I should also mention that worms can cause puppies to have diarrhea, so be sure to rule out that possibility by either giving worm meds appropriately or having their stool checked by your vet.

Another reason for puppies to have pudding poop is a little more complicated.  Puppies have antibodies which protect them against all kind of stuff in the environment as long as they are nursing from their mommies.  Very shortly after they are weaned, their own bodies have to pick up the slack and do the work on their own.  A couple of “bugs” that are out there that can make a puppy sick with diarrhea are giardia and coccidia.  Most adult dogs have immunities but are often carriers so they can pass these ailments to puppies.  In addition, either can be picked up from the grass, standing water, or even from the floors or toys or bowls in our multi dog households.  You may even bring your puppy home from the breeder to find that they are in the process of “shedding” the organisms through their poop.  If the poop looks like it is encased in mucous or has some blood, those are indicators that they need some medicine from the vet, usually Flagyl for Giardia and Albon for Coccidia. Although not immediately life threatening, small puppies can get dehydrated and we just don’t want their bellies to hurt, so get them in for a checkup.  In most cases, the vet will want to also treat your other dogs because both are highly contagious.
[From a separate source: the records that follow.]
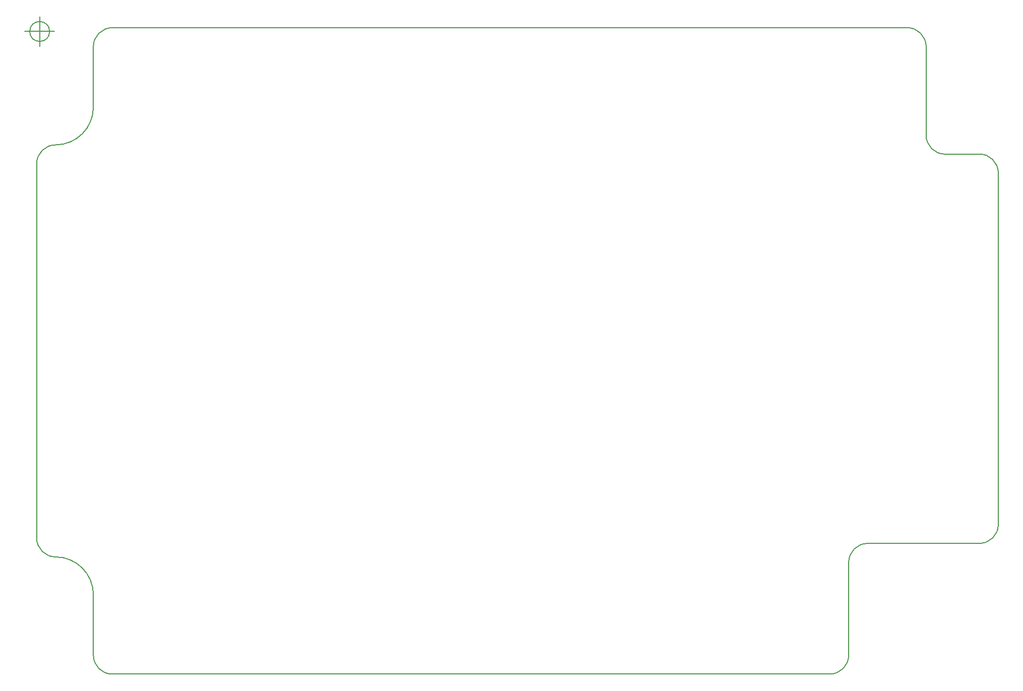
<source format=gbr>
G04 #@! TF.GenerationSoftware,KiCad,Pcbnew,5.0.2-bee76a0~70~ubuntu18.04.1*
G04 #@! TF.CreationDate,2019-03-08T13:42:59+01:00*
G04 #@! TF.ProjectId,BaseCircuit_V2,42617365-4369-4726-9375-69745f56322e,V1*
G04 #@! TF.SameCoordinates,Original*
G04 #@! TF.FileFunction,Profile,NP*
%FSLAX46Y46*%
G04 Gerber Fmt 4.6, Leading zero omitted, Abs format (unit mm)*
G04 Created by KiCad (PCBNEW 5.0.2-bee76a0~70~ubuntu18.04.1) date Fr 08 Mär 2019 13:42:59 CET*
%MOMM*%
%LPD*%
G01*
G04 APERTURE LIST*
%ADD10C,0.150000*%
G04 APERTURE END LIST*
D10*
X151155000Y-121295000D02*
G75*
G02X147990000Y-124460000I-3165000J0D01*
G01*
X151165000Y-105670000D02*
G75*
G02X154330000Y-102505000I3165000J0D01*
G01*
X167335000Y-37115000D02*
G75*
G02X164170000Y-33950000I0J3165000D01*
G01*
X176295000Y-99335000D02*
G75*
G02X173130000Y-102500000I-3165000J0D01*
G01*
X173120000Y-37110000D02*
X167330000Y-37115000D01*
X176300000Y-99335000D02*
X176300000Y-40280000D01*
X154330000Y-102500000D02*
X173130000Y-102500000D01*
X151160000Y-121295000D02*
X151160000Y-105655000D01*
X16906666Y-16510000D02*
G75*
G03X16906666Y-16510000I-1666666J0D01*
G01*
X12740000Y-16510000D02*
X17740000Y-16510000D01*
X15240000Y-14010000D02*
X15240000Y-19010000D01*
X173125000Y-37105000D02*
G75*
G02X176300000Y-40280000I0J-3175000D01*
G01*
X164175000Y-19050000D02*
X164175000Y-33950000D01*
X147990000Y-124460000D02*
X27390000Y-124460000D01*
X161000000Y-15875000D02*
G75*
G02X164175000Y-19050000I0J-3175000D01*
G01*
X24257000Y-19050000D02*
G75*
G02X27432000Y-15875000I3175000J0D01*
G01*
X14732000Y-38735000D02*
G75*
G02X17907000Y-35560000I3175000J0D01*
G01*
X24257000Y-29210000D02*
G75*
G02X17907000Y-35560000I-6350000J0D01*
G01*
X24257000Y-19050000D02*
X24257000Y-29210000D01*
X27432000Y-124460000D02*
G75*
G02X24257000Y-121285000I0J3175000D01*
G01*
X27432000Y-15875000D02*
X161000000Y-15875000D01*
X17907000Y-104775000D02*
G75*
G02X14732000Y-101600000I0J3175000D01*
G01*
X14732000Y-101600000D02*
X14732000Y-38735000D01*
X24257000Y-121285000D02*
X24257000Y-111125000D01*
X17907000Y-104775000D02*
G75*
G02X24257000Y-111125000I0J-6350000D01*
G01*
M02*

</source>
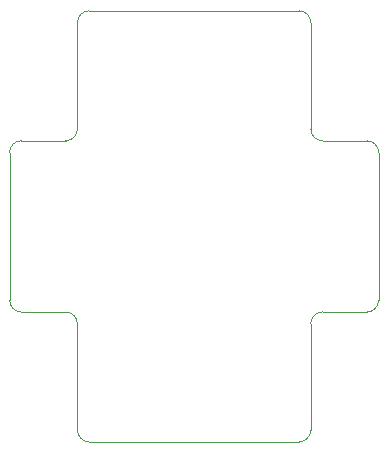
<source format=gbr>
%TF.GenerationSoftware,KiCad,Pcbnew,8.0.7*%
%TF.CreationDate,2025-04-11T02:04:02-04:00*%
%TF.ProjectId,2M_4F,324d5f34-462e-46b6-9963-61645f706362,rev?*%
%TF.SameCoordinates,Original*%
%TF.FileFunction,Profile,NP*%
%FSLAX46Y46*%
G04 Gerber Fmt 4.6, Leading zero omitted, Abs format (unit mm)*
G04 Created by KiCad (PCBNEW 8.0.7) date 2025-04-11 02:04:02*
%MOMM*%
%LPD*%
G01*
G04 APERTURE LIST*
%TA.AperFunction,Profile*%
%ADD10C,0.050000*%
%TD*%
G04 APERTURE END LIST*
D10*
X90500000Y-26000000D02*
G75*
G02*
X91500000Y-25000000I1000000J0D01*
G01*
X91500000Y-61500000D02*
G75*
G02*
X90500000Y-60500000I0J1000000D01*
G01*
X84750000Y-37000000D02*
G75*
G02*
X85750000Y-36000000I1000000J0D01*
G01*
X91500000Y-61500000D02*
X109250000Y-61500000D01*
X85750000Y-50500000D02*
G75*
G02*
X84750000Y-49500000I0J1000000D01*
G01*
X111250000Y-50500000D02*
X115000000Y-50500000D01*
X110250000Y-51500000D02*
G75*
G02*
X111250000Y-50500000I1000000J0D01*
G01*
X90500000Y-35000000D02*
G75*
G02*
X89500000Y-36000000I-1000000J0D01*
G01*
X90500000Y-35000000D02*
X90500000Y-26000000D01*
X115000000Y-36000000D02*
X111250000Y-36000000D01*
X89500000Y-36000000D02*
X85750000Y-36000000D01*
X111250000Y-36000000D02*
G75*
G02*
X110250000Y-35000000I0J1000000D01*
G01*
X109250000Y-25000000D02*
G75*
G02*
X110250000Y-26000000I0J-1000000D01*
G01*
X115000000Y-36000000D02*
G75*
G02*
X116000000Y-37000000I0J-1000000D01*
G01*
X84750000Y-49500000D02*
X84750000Y-37000000D01*
X85750000Y-50500000D02*
X89500000Y-50500000D01*
X116000000Y-37000000D02*
X116000000Y-49500000D01*
X110250000Y-60500000D02*
G75*
G02*
X109250000Y-61500000I-1000000J0D01*
G01*
X89500000Y-50500000D02*
G75*
G02*
X90500000Y-51500000I0J-1000000D01*
G01*
X116000000Y-49500000D02*
G75*
G02*
X115000000Y-50500000I-1000000J0D01*
G01*
X91500000Y-25000000D02*
X109250000Y-25000000D01*
X110250000Y-35000000D02*
X110250000Y-26000000D01*
X110250000Y-51500000D02*
X110250000Y-60500000D01*
X90500000Y-51500000D02*
X90500000Y-60500000D01*
M02*

</source>
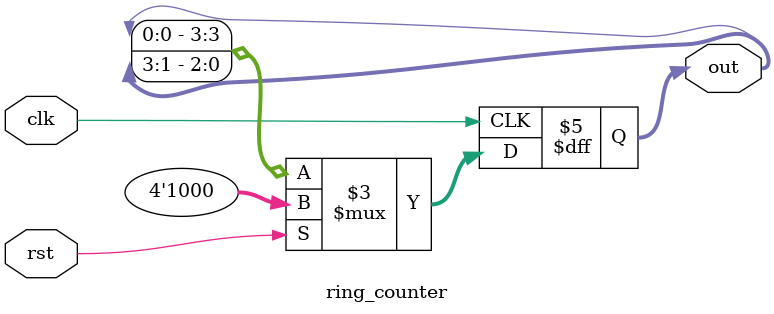
<source format=v>

module ring_counter(output reg [3:0]out,input clk,rst);
  
  always@(posedge clk) begin
    
    if(rst) out <= 4'b1000;
    else begin
      out <= {out[0],out[3:1]};
    end
  end
endmodule

</source>
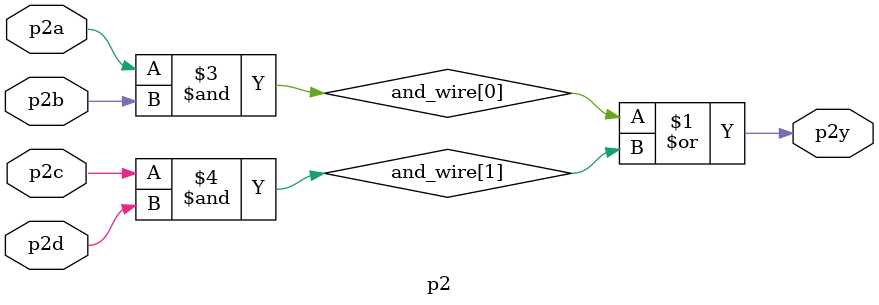
<source format=v>

/*
    URL: https://hdlbits.01xz.net/wiki/7458
*/

module top_module
( 
    input p1a, p1b, p1c, p1d, p1e, p1f,
    output p1y,
    input p2a, p2b, p2c, p2d,
    output p2y
);
	
    p1 p11(p1a, p1b, p1c, p1d, p1e, p1f, p1y);
    
    p2 p22(p2a, p2b, p2c, p2d, p2y);
    
endmodule

module p1
(
    input p1a, p1b, p1c, p1d, p1e, p1f,
    output p1y
);
    
    wire and_wire[1:0];
    
    assign and_wire[0] = p1a & p1b & p1c;
    assign and_wire[1] = p1d & p1e & p1f;
    
    assign p1y = and_wire[0] | and_wire[1];
    
endmodule


module p2
(
    input p2a, p2b, p2c, p2d,
    output p2y
);
    
    wire and_wire[1:0];
    
    assign and_wire[0] = p2a & p2b;
    assign and_wire[1] = p2c & p2d;
    
    assign p2y = and_wire[0] | and_wire[1];
    
endmodule

</source>
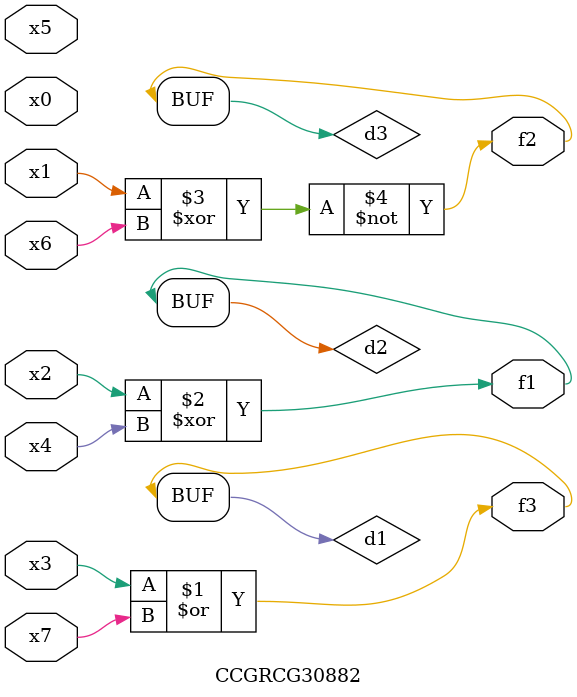
<source format=v>
module CCGRCG30882(
	input x0, x1, x2, x3, x4, x5, x6, x7,
	output f1, f2, f3
);

	wire d1, d2, d3;

	or (d1, x3, x7);
	xor (d2, x2, x4);
	xnor (d3, x1, x6);
	assign f1 = d2;
	assign f2 = d3;
	assign f3 = d1;
endmodule

</source>
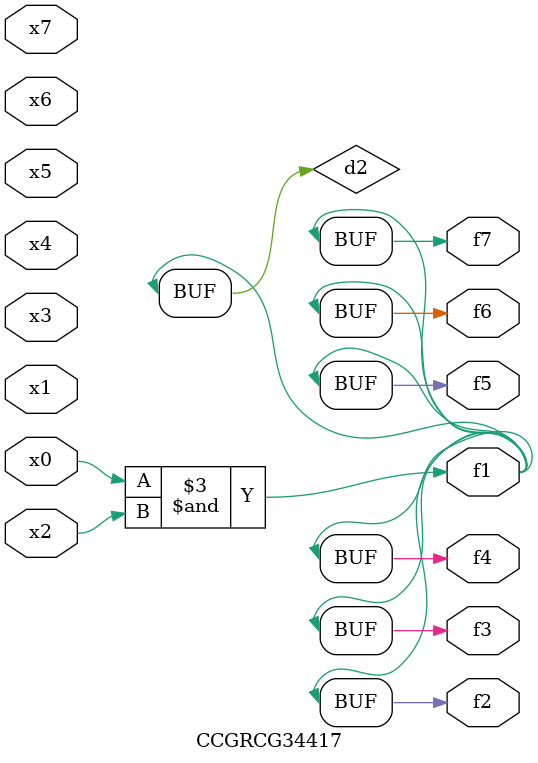
<source format=v>
module CCGRCG34417(
	input x0, x1, x2, x3, x4, x5, x6, x7,
	output f1, f2, f3, f4, f5, f6, f7
);

	wire d1, d2;

	nor (d1, x3, x6);
	and (d2, x0, x2);
	assign f1 = d2;
	assign f2 = d2;
	assign f3 = d2;
	assign f4 = d2;
	assign f5 = d2;
	assign f6 = d2;
	assign f7 = d2;
endmodule

</source>
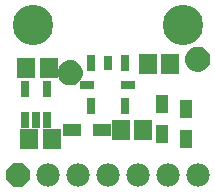
<source format=gbr>
G04 EAGLE Gerber RS-274X export*
G75*
%MOMM*%
%FSLAX34Y34*%
%LPD*%
%INSoldermask Top*%
%IPPOS*%
%AMOC8*
5,1,8,0,0,1.08239X$1,22.5*%
G01*
%ADD10R,1.503200X1.703200*%
%ADD11C,3.419200*%
%ADD12R,0.753200X1.403200*%
%ADD13R,0.703200X1.403200*%
%ADD14R,1.303200X0.803200*%
%ADD15R,0.803200X1.303200*%
%ADD16P,2.144431X8X112.500000*%
%ADD17C,1.981200*%
%ADD18R,1.003200X1.553200*%
%ADD19R,1.553200X1.003200*%

G36*
X166892Y112710D02*
X166892Y112710D01*
X166935Y112722D01*
X167001Y112729D01*
X168684Y113180D01*
X168725Y113199D01*
X168788Y113218D01*
X170368Y113955D01*
X170405Y113981D01*
X170464Y114010D01*
X171892Y115010D01*
X171923Y115042D01*
X171976Y115081D01*
X173209Y116314D01*
X173234Y116350D01*
X173280Y116398D01*
X174280Y117826D01*
X174298Y117867D01*
X174335Y117922D01*
X175072Y119502D01*
X175083Y119545D01*
X175110Y119606D01*
X175561Y121289D01*
X175563Y121321D01*
X175570Y121342D01*
X175570Y121357D01*
X175580Y121398D01*
X175732Y123135D01*
X175728Y123179D01*
X175732Y123245D01*
X175580Y124982D01*
X175568Y125025D01*
X175561Y125091D01*
X175110Y126774D01*
X175091Y126815D01*
X175072Y126878D01*
X174335Y128458D01*
X174309Y128495D01*
X174280Y128554D01*
X173280Y129982D01*
X173248Y130013D01*
X173209Y130066D01*
X171976Y131299D01*
X171940Y131324D01*
X171892Y131370D01*
X170464Y132370D01*
X170423Y132388D01*
X170368Y132425D01*
X168788Y133162D01*
X168745Y133173D01*
X168684Y133200D01*
X167001Y133651D01*
X166956Y133654D01*
X166892Y133670D01*
X165155Y133822D01*
X165111Y133818D01*
X165045Y133822D01*
X163308Y133670D01*
X163265Y133658D01*
X163199Y133651D01*
X161516Y133200D01*
X161475Y133181D01*
X161412Y133162D01*
X159832Y132425D01*
X159795Y132399D01*
X159736Y132370D01*
X158308Y131370D01*
X158277Y131338D01*
X158224Y131299D01*
X156991Y130066D01*
X156966Y130030D01*
X156920Y129982D01*
X155920Y128554D01*
X155902Y128513D01*
X155865Y128458D01*
X155128Y126878D01*
X155117Y126835D01*
X155090Y126774D01*
X154639Y125091D01*
X154636Y125046D01*
X154620Y124982D01*
X154468Y123245D01*
X154472Y123201D01*
X154468Y123135D01*
X154620Y121398D01*
X154632Y121355D01*
X154636Y121321D01*
X154636Y121305D01*
X154638Y121300D01*
X154639Y121289D01*
X155090Y119606D01*
X155109Y119565D01*
X155128Y119502D01*
X155865Y117922D01*
X155891Y117885D01*
X155920Y117826D01*
X156920Y116398D01*
X156952Y116367D01*
X156991Y116314D01*
X158224Y115081D01*
X158260Y115056D01*
X158308Y115010D01*
X159736Y114010D01*
X159777Y113992D01*
X159832Y113955D01*
X161412Y113218D01*
X161455Y113207D01*
X161516Y113180D01*
X163199Y112729D01*
X163244Y112726D01*
X163308Y112710D01*
X165045Y112558D01*
X165089Y112562D01*
X165155Y112558D01*
X166892Y112710D01*
G37*
G36*
X58942Y101280D02*
X58942Y101280D01*
X58985Y101292D01*
X59051Y101299D01*
X60734Y101750D01*
X60775Y101769D01*
X60838Y101788D01*
X62418Y102525D01*
X62455Y102551D01*
X62514Y102580D01*
X63942Y103580D01*
X63973Y103612D01*
X64026Y103651D01*
X65259Y104884D01*
X65284Y104920D01*
X65330Y104968D01*
X66330Y106396D01*
X66348Y106437D01*
X66385Y106492D01*
X67122Y108072D01*
X67133Y108115D01*
X67160Y108176D01*
X67611Y109859D01*
X67613Y109891D01*
X67620Y109912D01*
X67620Y109927D01*
X67630Y109968D01*
X67782Y111705D01*
X67778Y111749D01*
X67782Y111815D01*
X67630Y113552D01*
X67618Y113595D01*
X67611Y113661D01*
X67160Y115344D01*
X67141Y115385D01*
X67122Y115448D01*
X66385Y117028D01*
X66359Y117065D01*
X66330Y117124D01*
X65330Y118552D01*
X65298Y118583D01*
X65259Y118636D01*
X64026Y119869D01*
X63990Y119894D01*
X63942Y119940D01*
X62514Y120940D01*
X62473Y120958D01*
X62418Y120995D01*
X60838Y121732D01*
X60795Y121743D01*
X60734Y121770D01*
X59051Y122221D01*
X59006Y122224D01*
X58942Y122240D01*
X57205Y122392D01*
X57161Y122388D01*
X57095Y122392D01*
X55358Y122240D01*
X55315Y122228D01*
X55249Y122221D01*
X53566Y121770D01*
X53525Y121751D01*
X53462Y121732D01*
X51882Y120995D01*
X51845Y120969D01*
X51786Y120940D01*
X50358Y119940D01*
X50327Y119908D01*
X50274Y119869D01*
X49041Y118636D01*
X49016Y118600D01*
X48970Y118552D01*
X47970Y117124D01*
X47952Y117083D01*
X47915Y117028D01*
X47178Y115448D01*
X47167Y115405D01*
X47140Y115344D01*
X46689Y113661D01*
X46686Y113616D01*
X46670Y113552D01*
X46518Y111815D01*
X46522Y111771D01*
X46518Y111705D01*
X46670Y109968D01*
X46682Y109925D01*
X46686Y109891D01*
X46686Y109875D01*
X46688Y109870D01*
X46689Y109859D01*
X47140Y108176D01*
X47159Y108135D01*
X47178Y108072D01*
X47915Y106492D01*
X47941Y106455D01*
X47970Y106396D01*
X48970Y104968D01*
X49002Y104937D01*
X49041Y104884D01*
X50274Y103651D01*
X50310Y103626D01*
X50358Y103580D01*
X51786Y102580D01*
X51827Y102562D01*
X51882Y102525D01*
X53462Y101788D01*
X53505Y101777D01*
X53566Y101750D01*
X55249Y101299D01*
X55294Y101296D01*
X55358Y101280D01*
X57095Y101128D01*
X57139Y101132D01*
X57205Y101128D01*
X58942Y101280D01*
G37*
D10*
X19710Y115570D03*
X38710Y115570D03*
D11*
X25400Y152400D03*
X152400Y152400D03*
D10*
X41250Y55880D03*
X22250Y55880D03*
D12*
X18440Y72089D03*
X27940Y72089D03*
X37440Y72089D03*
X37440Y98091D03*
X18440Y98091D03*
D10*
X141580Y119380D03*
X122580Y119380D03*
X99720Y63500D03*
X118720Y63500D03*
D13*
X74400Y119600D03*
D14*
X71400Y101600D03*
D13*
X74400Y83600D03*
X103400Y83600D03*
D14*
X106400Y101600D03*
D13*
X103400Y119600D03*
D15*
X88900Y119600D03*
D16*
X12700Y25400D03*
D17*
X38100Y25400D03*
X63500Y25400D03*
X88900Y25400D03*
X114300Y25400D03*
X139700Y25400D03*
X165100Y25400D03*
D18*
X154940Y55880D03*
X154940Y81280D03*
D19*
X58420Y63500D03*
X83820Y63500D03*
D18*
X134620Y59690D03*
X134620Y85090D03*
M02*

</source>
In a worst case scenario and if your puppy is very sick and lethargic along with diarrhea, get the vet ASAP because they just might have Parvo.  Luckily, very early treatment and intervention raise the chances of survival.  You will know the difference between a romping puppy with loose stools and a sick puppy.

Diarrhea in adult dogs often is the result of eating too much food, stress, too many treats, or food from our plates.  I see stress diarrhea a lot with my pet sit clients because our dogs are a little confused when we leave for an extended period of time.  I keep a probiotic called DogZymes on hand and have terrific success with adding a small amount to each meal to keep tummies feeling good.  It is available from NaturesFarmacy.com.  It is an all natural product and I have seen no ill effects, only positive results.  I use it for my own dogs when we are traveling or have guests in the house.

If, however, your adult dog has diarrhea with blood or mucous, they may also be fighting off giardia or coccidia as mentioned above.  My dogs tend to get a round of giardia in the early Spring when there’s a lot of rain and my backyard grass is especially wet.  When I see that mucous in their stool, I immediately give them a round of Flagyl.

This may be more than you wanted to know about puppy poops, but if you are intrigued by the topic, the Internet provides all kinds of detailed information about the ailments I mentioned.